## Problems to work on
- 1) Rewrite the stretch of the Pimlico proxy text from "const apiKey = process.env.PIMLICO_API_KEY" through "return NextResponse.json(await response.json())", changing "sepolia" to "base".
- 2) For each statement, say yes or no depending on whether it agrees with the Pimlico proxy text, and quote the words that decide it. (a) The proxy is set up in the file src/app/api/pimlico/route.ts. (b) The request to Pimlico is sent with the GET method. (c) When an error is caught, the route responds with status 404.

## Text segment
== == ==
cp .env.example .envAdd your key to .env:
PIMLICO_API_KEY=your_pimlico_api_keyCore Functionality
Secure API Route Proxy
It’s a security best practice to hide your Pimlico API key from the frontend clients. To achieve this, we can set up a Next.js backend API Route (src/app/api/pimlico/route.ts) to proxy our requests:
import { NextResponse } from 'next/server'
export async function POST(request: Request) {
try {
const body = await request.json()
const apiKey = process.env.PIMLICO_API_KEY
const response = await fetch(`https://api.pimlico.io/v2/sepolia/rpc?apikey=${apiKey}`, {
method: 'POST',
headers: { 'Content-Type': 'application/json' },
body: JSON.stringify(body),
})
return NextResponse.json(await response.json())
} catch (error) {
return NextResponse.json({ error: 'Internal Server Error' }, { status: 500 })
== == ==
## Dataset excerpts
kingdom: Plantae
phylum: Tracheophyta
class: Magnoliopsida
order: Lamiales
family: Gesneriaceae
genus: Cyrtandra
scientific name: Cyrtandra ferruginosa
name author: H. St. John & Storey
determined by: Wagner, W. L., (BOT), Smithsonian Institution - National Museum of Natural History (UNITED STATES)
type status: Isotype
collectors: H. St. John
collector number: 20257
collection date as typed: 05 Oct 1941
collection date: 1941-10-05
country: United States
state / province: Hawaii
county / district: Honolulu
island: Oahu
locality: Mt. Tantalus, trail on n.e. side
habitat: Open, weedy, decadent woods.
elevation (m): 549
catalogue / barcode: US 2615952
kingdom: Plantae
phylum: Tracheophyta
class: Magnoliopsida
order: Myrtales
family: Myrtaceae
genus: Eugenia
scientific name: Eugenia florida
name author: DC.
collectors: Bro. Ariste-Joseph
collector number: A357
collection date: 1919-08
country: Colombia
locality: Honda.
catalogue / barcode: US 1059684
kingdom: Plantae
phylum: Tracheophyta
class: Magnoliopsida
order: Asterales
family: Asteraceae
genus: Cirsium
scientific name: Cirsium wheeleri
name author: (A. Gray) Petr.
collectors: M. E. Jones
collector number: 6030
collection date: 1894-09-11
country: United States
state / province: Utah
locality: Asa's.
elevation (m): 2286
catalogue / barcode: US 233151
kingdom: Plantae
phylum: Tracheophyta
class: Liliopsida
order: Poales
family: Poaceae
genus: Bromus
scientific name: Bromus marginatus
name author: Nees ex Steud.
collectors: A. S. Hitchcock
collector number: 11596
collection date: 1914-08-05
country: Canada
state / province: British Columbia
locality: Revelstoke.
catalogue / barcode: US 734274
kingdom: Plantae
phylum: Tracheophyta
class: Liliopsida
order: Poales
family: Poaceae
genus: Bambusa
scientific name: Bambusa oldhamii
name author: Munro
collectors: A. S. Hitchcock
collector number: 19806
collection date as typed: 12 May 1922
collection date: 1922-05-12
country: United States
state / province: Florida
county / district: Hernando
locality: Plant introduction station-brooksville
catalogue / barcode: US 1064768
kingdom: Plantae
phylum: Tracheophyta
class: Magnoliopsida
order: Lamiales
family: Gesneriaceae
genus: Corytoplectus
== == ==
## Expected outputs
- 1)
const apiKey = process.env.PIMLICO_API_KEY
const response = await fetch(`https://api.pimlico.io/v2/base/rpc?apikey=${apiKey}`, {
method: 'POST',
headers: { 'Content-Type': 'application/json' },
body: JSON.stringify(body),
})
return NextResponse.json(await response.json())

- 2)
(a) Yes: "a Next.js backend API Route (src/app/api/pimlico/route.ts)"
(b) No: "method: 'POST',"
(c) No: "{ status: 500 }"